Dove si trovano gli impianti nucleari dell’Iran?
Il programma nucleare dell’Iran è disperso in una varietà di località. Con l’ombra di attacchi aerei israeliani che incombe da decenni, solo alcuni di questi siti sono stati progettati per essere sotterranei.
L’Iran possiede un programma di armi nucleari?
Secondo gli Stati Uniti e l’Agenzia internazionale per l’energia atomica (AIEA), l’Iran avrebbe avuto un programma nucleare segreto e coordinato, interrotto nel 2003. La Repubblica Islamica, tuttavia, nega di aver mai perseguito tale programma. Nel 2015, l’Iran ha accettato delle limitazioni sulle sue attività nucleari in cambio della revoca di alcune sanzioni internazionali, ma questo accordo è collassato quando gli Stati Uniti, sotto la presidenza di Trump nel 2018, si sono ritirati dall’intesa, portando l’Iran a violare le restrizioni l’anno successivo.

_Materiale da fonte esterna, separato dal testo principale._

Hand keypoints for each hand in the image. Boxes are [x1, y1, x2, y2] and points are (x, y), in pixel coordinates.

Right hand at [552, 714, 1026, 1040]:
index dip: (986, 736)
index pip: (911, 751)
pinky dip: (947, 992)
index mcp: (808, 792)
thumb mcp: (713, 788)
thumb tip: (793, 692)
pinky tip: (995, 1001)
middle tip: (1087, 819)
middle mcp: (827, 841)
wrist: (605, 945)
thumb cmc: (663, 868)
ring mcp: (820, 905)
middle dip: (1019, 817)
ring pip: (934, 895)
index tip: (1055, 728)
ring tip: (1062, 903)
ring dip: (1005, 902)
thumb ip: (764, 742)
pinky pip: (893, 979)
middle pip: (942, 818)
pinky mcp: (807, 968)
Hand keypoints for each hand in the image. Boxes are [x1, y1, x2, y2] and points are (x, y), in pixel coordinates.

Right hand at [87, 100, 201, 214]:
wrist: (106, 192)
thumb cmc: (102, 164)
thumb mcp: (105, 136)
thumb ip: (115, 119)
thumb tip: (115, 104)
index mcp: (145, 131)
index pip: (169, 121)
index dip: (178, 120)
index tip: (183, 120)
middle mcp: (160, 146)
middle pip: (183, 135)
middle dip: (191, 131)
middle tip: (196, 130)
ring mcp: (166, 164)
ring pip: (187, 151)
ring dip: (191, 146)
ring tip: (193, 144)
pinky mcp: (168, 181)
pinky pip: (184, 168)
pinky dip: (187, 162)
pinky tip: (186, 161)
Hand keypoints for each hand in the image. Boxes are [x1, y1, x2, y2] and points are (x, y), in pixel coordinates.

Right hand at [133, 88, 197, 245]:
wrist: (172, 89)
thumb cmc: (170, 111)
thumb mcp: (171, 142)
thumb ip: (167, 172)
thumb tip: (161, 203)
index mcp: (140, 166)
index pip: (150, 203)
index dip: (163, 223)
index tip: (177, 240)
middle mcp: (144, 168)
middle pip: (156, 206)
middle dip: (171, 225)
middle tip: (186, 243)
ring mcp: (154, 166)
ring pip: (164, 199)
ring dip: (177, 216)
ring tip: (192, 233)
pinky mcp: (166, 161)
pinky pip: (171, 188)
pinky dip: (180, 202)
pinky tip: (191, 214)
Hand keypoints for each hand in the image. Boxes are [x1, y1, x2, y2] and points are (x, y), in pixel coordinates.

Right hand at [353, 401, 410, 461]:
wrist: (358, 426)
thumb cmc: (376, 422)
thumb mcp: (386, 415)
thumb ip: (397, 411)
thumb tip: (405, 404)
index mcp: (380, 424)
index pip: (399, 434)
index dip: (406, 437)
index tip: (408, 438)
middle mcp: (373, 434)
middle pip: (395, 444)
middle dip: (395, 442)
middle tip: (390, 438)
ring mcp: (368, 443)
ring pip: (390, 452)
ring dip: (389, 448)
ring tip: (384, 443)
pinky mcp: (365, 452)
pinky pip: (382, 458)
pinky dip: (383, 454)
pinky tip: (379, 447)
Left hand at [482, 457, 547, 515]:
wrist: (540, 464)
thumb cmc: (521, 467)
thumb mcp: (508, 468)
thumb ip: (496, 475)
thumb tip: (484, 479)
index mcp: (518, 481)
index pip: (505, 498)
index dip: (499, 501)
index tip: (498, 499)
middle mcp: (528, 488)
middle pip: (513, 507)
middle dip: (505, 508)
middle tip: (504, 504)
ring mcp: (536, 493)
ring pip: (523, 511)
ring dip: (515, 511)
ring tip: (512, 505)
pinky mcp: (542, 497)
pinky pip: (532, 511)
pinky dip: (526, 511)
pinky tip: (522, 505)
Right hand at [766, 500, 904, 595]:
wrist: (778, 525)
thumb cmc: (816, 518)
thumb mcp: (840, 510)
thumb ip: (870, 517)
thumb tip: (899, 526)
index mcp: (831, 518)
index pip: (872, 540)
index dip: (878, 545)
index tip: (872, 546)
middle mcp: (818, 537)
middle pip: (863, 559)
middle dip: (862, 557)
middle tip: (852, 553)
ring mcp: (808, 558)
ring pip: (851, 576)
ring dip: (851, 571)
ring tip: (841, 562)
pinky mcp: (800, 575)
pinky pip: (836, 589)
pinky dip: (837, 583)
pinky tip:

L’Iran sta espandendo il suo programma di arricchimento dell’uranio?
Sì, l’Iran ha incrementato notevolmente il programma di arricchimento dell’uranio dopo la rottura dell’accordo. La capacità di produzione di uranio per armi nucleari è stata ridotta dal periodo di oltre un anno previsto dall’accordo del 2015 a pochi giorni o poco più di una settimana. Attualmente, l’Iran arricchisce uranio fino al 60% di purezza fissile, vicinissimo al 90%, il livello necessario per un’arma nucleare. Secondo i riferimenti dell’AIEA, l’Iran possiede sufficiente materiale arricchito per potenzialmente costruire sei bombe.”
Natanz
Israele ha preso di mira il sito di Natanz durante gli attacchi recenti. Questo complesso è cruciale per il programma di arricchimento dell’uranio iraniano e si trova in una pianura circondata dalle montagne a sud di Teheran. A Natanz si trovano due impianti principali: il vasto impianto sotterraneo di arricchimento del combustibile (FEP) e un impianto pilota in superficie (PFEP). La scoperta di Natanz da parte di un gruppo di opposizione iraniano nel 2002 ha innescato un lungo dibattito diplomatico sulle vere intenzioni nucleari dell’Iran, dibattito che persiste fino ad oggi. All’interno del FEP, sono installate circa 16.000 centrifughe, di cui 13.000 attive. Recenti eventi come esplosioni e interruzioni di corrente hanno danneggiato alcune di queste unità.
Fordow
Situato in una montagna opposta a Qom, Fordow è considerato un impianto ben protetto contro possibili attacchi aerei. Nonostante l’accordo del 2015 avesse vietato all’Iran di arricchire uranio a Fordow, ora circa 2.000 centrifughe, tra cui molte dei modelli avanzati IR-6, stanno operando, con una percentuale di arricchimento che arriva fino al 60%.
Isfahan
Isfahan ospita un notevole centro per la tecnologia nucleare, incluse strutture per la produzione di combustibile nucleare e per la conversione dell’uranio. Qui è previsto anche lo stoccaggio di uranio arricchito, e sono in atto processi per la produzione di uranio metallico, una fase sensibile nella catena di produzione di armi nucleari.
Khondab
Khondab, ex Arak, è un reattore di ricerca ad acqua pesante in fase di costruzione. Questo tipo di reattore presenta rischi di proliferazione nucleare poiché può facilmente produzioni di plutonio, utilizzabile per le armi nucleari. Sebbene la costruzione fosse stata sospesa in base all’accordo del 2015, l’Iran ha comunicato all’AIEA la sua intenzione di attivarlo nel 2026.
Centro di ricerca di Teheran
A Teheran, si trovano anche impianti nucleari dedicati alla ricerca, comprendenti un reattore di ricerca.
Bushehr
Infine, la centrale nucleare di Bushehr, situata sulla costa del Golfo, è l’unica in funzione in Iran e utilizza combustibile fornito dalla Russia. Questo meccanismo di fornitura contribuisce a ridurre il rischio di proliferazione, poiché la Russia recupera il combustibile esaurito.